A foliar sample should consist of about 50-100 mature leaves collected from the mid-section of the current season terminal shoot growth on several trees in the area you desire to sample. Select trees of one variety at random, similar to the procedure for collecting soil samples, that are representative of trees in the block. Collect leaves from the periphery of the tree at 5 to 7 feet above ground level (or at a height that represents the majority of foliage for young trees or high density trees). Collect only 1 or 2 leaves from each terminal and sample at least 4 to 5 terminals per tree. Do not collect spur leaves or shaded leaves as these will not be representative of the standards. Collect only healthy and undamaged leaves and only one variety per sample; mixing leaves collected from more than one variety will not be representative of any one of the varieties. Retain the leaf petiole as part of the leaf sample. To remove the leaf blade and petiole from the shoot together pull downward toward the base of the shoot (Fig. 8). The leaf with attached petiole should detach cleanly from the shoot, leaving the axillary bud in place.

Contamination from dusts or spray residues can affect the results of a foliar analysis. Avoid collecting leaf samples soon after a cover spray application. Leaf samples can be washed to remove contaminates, but care must be exercised to avoid further contamination or extraction of some nutrients. Since most growers are not equipped to properly wash leaves, leaf washing is discouraged by most analytical labs. To properly wash leaves rinse in a 0.1% mild detergent solution (most common household detergents will do) and then rinse in three separate changes of distilled water. Do not use regular tap water as it may contain iron or salts that will affect the results. Remove the leaves, shake to remove excess water, and lay on paper towels in a clean environment to dry. Do not allow the leaves to soak in the detergent solution or rinse water. Once leaves have dried, place in paper bags, secure the top, and allow to air dry. In the summer, drying will be complete in several weeks if placed in a warm, low humidity environment. When thoroughly dry, crush the leaves while still in their original bag and, if necessary transfer the dry leaf material to the container supplied by the analytical lab and send for analysis.

Additional Reading and References on Soil and Foliar Sampling and Nutrition:

Childers, N.F. 1966. Fruit Nutrition. Horticultural Publications, Gainesville, FL.

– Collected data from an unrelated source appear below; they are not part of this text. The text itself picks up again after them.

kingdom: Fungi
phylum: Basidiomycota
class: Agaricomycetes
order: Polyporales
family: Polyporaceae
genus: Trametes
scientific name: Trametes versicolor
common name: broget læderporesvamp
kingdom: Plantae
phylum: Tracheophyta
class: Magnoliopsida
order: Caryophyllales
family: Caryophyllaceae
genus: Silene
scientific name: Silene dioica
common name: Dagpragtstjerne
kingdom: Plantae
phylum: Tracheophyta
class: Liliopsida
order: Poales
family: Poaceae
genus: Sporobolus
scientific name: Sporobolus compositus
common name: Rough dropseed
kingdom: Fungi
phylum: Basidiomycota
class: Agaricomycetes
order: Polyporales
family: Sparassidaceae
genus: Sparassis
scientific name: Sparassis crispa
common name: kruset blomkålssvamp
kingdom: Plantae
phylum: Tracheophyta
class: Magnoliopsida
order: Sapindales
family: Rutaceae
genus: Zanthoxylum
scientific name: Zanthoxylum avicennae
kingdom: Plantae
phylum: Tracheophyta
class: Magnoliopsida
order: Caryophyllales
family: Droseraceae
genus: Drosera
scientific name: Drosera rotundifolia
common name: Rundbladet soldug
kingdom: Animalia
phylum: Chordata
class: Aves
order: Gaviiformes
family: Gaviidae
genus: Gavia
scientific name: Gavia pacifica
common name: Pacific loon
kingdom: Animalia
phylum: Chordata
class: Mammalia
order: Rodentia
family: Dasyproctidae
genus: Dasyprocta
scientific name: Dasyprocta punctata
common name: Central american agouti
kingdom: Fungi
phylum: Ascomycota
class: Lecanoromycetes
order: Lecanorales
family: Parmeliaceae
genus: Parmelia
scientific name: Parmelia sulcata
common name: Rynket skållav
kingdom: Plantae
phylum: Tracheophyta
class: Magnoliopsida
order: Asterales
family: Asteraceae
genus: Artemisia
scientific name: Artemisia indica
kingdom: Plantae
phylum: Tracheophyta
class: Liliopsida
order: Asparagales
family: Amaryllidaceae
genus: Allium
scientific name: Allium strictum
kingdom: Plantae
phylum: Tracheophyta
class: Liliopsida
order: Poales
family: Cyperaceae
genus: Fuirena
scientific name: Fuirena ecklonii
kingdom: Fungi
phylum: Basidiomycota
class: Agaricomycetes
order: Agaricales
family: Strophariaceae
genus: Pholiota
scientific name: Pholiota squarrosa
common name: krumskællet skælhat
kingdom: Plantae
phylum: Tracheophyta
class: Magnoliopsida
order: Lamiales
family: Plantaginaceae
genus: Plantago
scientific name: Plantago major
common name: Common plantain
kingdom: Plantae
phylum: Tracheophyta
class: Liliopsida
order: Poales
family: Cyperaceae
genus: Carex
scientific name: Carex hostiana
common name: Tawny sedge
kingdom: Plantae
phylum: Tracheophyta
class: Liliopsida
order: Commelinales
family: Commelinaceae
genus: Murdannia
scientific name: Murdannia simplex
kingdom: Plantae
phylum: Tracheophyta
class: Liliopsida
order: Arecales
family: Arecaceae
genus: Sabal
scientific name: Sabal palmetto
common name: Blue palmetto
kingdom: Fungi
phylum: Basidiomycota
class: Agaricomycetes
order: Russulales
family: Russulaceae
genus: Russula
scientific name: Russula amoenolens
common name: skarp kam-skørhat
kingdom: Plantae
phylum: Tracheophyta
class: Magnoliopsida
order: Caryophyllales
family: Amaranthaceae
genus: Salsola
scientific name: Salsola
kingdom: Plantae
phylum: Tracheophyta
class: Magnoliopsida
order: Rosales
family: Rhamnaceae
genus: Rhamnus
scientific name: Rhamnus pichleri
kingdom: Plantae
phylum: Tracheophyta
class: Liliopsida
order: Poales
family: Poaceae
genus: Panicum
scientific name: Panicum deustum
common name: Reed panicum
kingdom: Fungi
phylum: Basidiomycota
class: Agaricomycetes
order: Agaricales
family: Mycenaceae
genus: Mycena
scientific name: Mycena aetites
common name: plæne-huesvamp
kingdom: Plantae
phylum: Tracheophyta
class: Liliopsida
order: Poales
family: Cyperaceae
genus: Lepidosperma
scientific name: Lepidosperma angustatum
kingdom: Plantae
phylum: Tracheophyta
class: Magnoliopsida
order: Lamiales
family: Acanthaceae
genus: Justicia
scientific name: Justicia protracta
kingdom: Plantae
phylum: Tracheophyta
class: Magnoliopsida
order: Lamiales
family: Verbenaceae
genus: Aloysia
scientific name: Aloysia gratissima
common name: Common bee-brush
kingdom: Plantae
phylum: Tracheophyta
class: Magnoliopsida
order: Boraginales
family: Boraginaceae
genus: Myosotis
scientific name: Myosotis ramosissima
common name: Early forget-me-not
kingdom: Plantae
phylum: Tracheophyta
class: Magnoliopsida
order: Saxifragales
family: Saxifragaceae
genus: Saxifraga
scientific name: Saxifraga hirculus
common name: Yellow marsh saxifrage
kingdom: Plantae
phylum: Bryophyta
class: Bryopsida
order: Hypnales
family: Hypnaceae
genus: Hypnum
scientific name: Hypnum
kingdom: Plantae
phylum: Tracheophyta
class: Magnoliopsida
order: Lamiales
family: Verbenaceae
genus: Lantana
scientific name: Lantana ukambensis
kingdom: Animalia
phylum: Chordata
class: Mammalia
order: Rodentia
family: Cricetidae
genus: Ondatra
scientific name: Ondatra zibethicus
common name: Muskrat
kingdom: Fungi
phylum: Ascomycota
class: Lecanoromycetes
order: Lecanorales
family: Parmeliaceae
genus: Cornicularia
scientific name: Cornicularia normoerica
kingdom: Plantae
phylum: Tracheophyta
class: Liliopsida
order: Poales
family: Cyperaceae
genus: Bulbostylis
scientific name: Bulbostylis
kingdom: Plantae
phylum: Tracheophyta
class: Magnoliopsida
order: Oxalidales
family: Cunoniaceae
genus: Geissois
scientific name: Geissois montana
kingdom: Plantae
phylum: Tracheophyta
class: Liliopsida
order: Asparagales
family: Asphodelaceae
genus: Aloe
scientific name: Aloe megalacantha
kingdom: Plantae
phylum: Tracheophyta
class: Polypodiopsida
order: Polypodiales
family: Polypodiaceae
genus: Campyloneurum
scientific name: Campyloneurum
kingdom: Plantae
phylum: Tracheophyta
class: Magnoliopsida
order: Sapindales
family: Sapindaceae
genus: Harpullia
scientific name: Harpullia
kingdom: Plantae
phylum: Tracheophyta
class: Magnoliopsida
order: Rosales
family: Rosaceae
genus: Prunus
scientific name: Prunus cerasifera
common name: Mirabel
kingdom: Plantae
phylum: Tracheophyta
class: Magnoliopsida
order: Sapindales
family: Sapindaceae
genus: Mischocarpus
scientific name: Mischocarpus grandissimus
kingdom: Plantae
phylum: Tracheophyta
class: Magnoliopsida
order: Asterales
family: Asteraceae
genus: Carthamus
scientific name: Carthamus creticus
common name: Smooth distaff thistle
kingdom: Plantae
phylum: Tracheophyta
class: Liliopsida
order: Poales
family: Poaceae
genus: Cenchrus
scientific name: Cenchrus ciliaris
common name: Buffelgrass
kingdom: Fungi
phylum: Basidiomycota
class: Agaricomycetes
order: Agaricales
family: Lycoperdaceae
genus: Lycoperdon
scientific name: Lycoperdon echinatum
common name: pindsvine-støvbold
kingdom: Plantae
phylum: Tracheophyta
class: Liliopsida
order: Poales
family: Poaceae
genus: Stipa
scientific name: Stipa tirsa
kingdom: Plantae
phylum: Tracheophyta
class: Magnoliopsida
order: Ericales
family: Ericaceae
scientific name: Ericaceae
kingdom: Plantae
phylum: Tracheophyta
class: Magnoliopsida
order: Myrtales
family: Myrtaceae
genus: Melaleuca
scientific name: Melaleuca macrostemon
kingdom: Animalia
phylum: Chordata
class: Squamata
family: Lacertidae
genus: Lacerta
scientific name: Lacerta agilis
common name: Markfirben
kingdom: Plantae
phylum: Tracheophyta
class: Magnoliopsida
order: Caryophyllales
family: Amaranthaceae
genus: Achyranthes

Hogmire, H.W., Jr. (Ed.). 1995. Mid-Atlantic Orchard Monitoring Guide. Cornell Coop. Extension, NRAES-75.

Pennsylvania Tree Fruit Production Guide, 1998-1999. 1998. Penn State Agric. Expt. Stat. Publication, University Park, PA.

Sprague, H.B. (Ed.). 1964. Hunger Signs in Crops. David Mckay Co., New York, NY.

Stiles, W.C. and W. Shaw Reid. 1991. Orchard Nutrition Management. Cornell Cooperative Extension Bulletin 219.

Westwood, M.N. 1978. Temperate-Zone Pomology. W. H. Freeman and Co., San Francisco, CA.